Коля был со «Станколита», большого завода. Завод шефствовал над школой: устраивал экскурсии в цехи и, видимо, подбрасывал какие-то средства, Коля походил на Павла Власова из «Матери» Горького: плотно сбитый, приземистый, он расхаживал по школе в косоворотке, в потертом, но опрятном костюме; отутюженные брюки были вправлены в сапоги. Кареглазый; взгляд суровый, какой-то нахмуренный взгляд. Мрачноватый. Мне, только что в пионеры торжественно принятому, он, комсорг, казался существом не от мира сего, олимпийцем. Напряженный, недоумевающий, я послушно трусил за завучем. Я не знал, что надо мной тяготеет обвинение, без преувеличения, грозящее смертью. В чем же? Теперь формулирую так: в посягательстве на величие эпоса.
Дней за десять — двенадцать до вызова к Коле мы бежали на урок физкультуры: в майках, в трусиках, с четвертого этажа на второй, там был зал. Впереди несся я, а за мною — Шурка Рутицкий, неуклюжий, тщедушный. По пути, на лестничной площадке, красовался плакат: тороватая молодайка колхозница, широко улыбаясь, обняла здоровенный сноп, а на дальнем плане — колонны пыхтящих тракторов. Дело шло к 8 Марта, и колхозницу прислали в школу по какой-нибудь разнарядке. Вероятно, поутру колхозницу пришпилили наспех: кнопки, на которых держался плакат, выпали из стены, и молодка висела криво, того и гляди упадет.
— Слушай, Шурка, — остановился я, — давай-ка плакат поправим. Помоги мне!
Шурка, шлепая несоразмерно большими, на вырост, тапочками, переминался с ноги на ногу уже рядом со мной. Я поднял упавшие кнопки, попытался вонзить их в стену, но жала кнопок загнулись, из стены и последняя выпала, и колхозница плюхнулась на пол.
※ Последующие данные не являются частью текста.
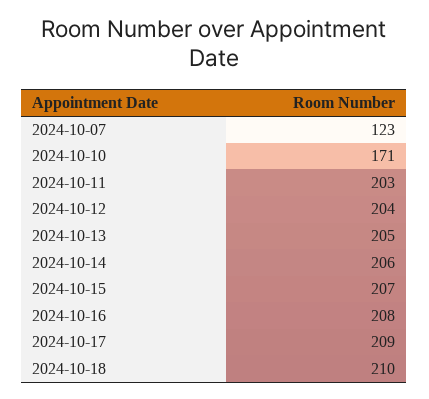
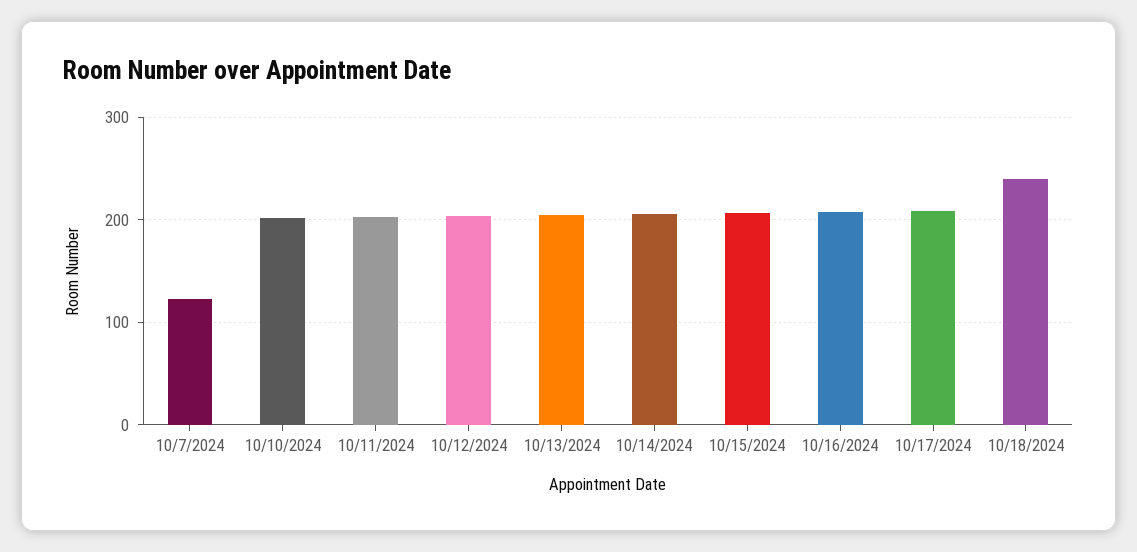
2024-10-10: 171 -> 200
2024-10-18: 210 -> 240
Верещал звонок. Я свернул плакат в трубку, аккуратно поставил в угол.
— Ладно, пусть пока постоит. А будем идти с физкультуры, разживемся кнопками и повесим плакат как надо.
Шурка:
— Ладно.
Мы прилежно физкультурили: прыгали, карабкались на шведскую стенку; а когда мы, возвращаясь, поднимались обратно, поселянка-колхозница, уже прочно пришпиленная, возвышалась на прежнем месте: обошлось и без нас. Это было 6 марта. А потом, примерно 15-го: очень строгая дама-завуч ведет меня к Коле. И — темная келья: за столом комсорг Коля, перед ним, на краешке стула… Рутицкий. Я здороваюсь с Колей, а он мне — угрюмо, отрывисто:
— Тут Рутицкий утверждает… Он сигнализировал, значит, что ты в школе плакаты срывал. Перед праздником. Было дело?
Повторяю: мне десять лет. И Рутицкому десять! И Рутицкий красен, а под очками глаза. Белые какие-то глаза. Неподвижны. Застыли: глаза начинающего подлюги, стукача-добровольца.
— Бы-ло де-ло? — комсорг. Почти так же, как полвека спустя: «Та-а-к, а где у вас финский нож?»
Подсоберу когда-нибудь материала и труд небольшой напишу о поэтике политического доноса, ибо знаю, что и тут поэтика есть. Например, донос требует превращения единичного во множественное, и ему показано только мно-жест-вен-но-е число. По законам этой поэтики полуупавший плакат превратился в «плакаты», а затем уж и мое благонравное усердие — в буйство политического феминофоба, слоняющегося по школе и крушащего один плакат за другим. Шурка создал об-раз вра-га. Не сказал бы, что творение его было мечено печатью таланта. Стереотип принципиально бездарен, Шурка действовал по шаблону. Почему? Я не знаю. Да, он был неудачником, над которым с беспардонной мальчишечьей жестокостью в классе зло потешались, хотя я-то как раз за него заступаться порою пытался. Не за это ли он мне и мстил? Было тут не от Достоевского что-то, а от Леонида Андреева скорее: извращение, не гонителям напакостить, а, напротив, простаку-покровителю. Или просто в моем лице мстил он всем? Человечеству, роду людскому? Ох, не знаю: не Достоевский я, и даже до Леонида Андреева мне, видать, далеко.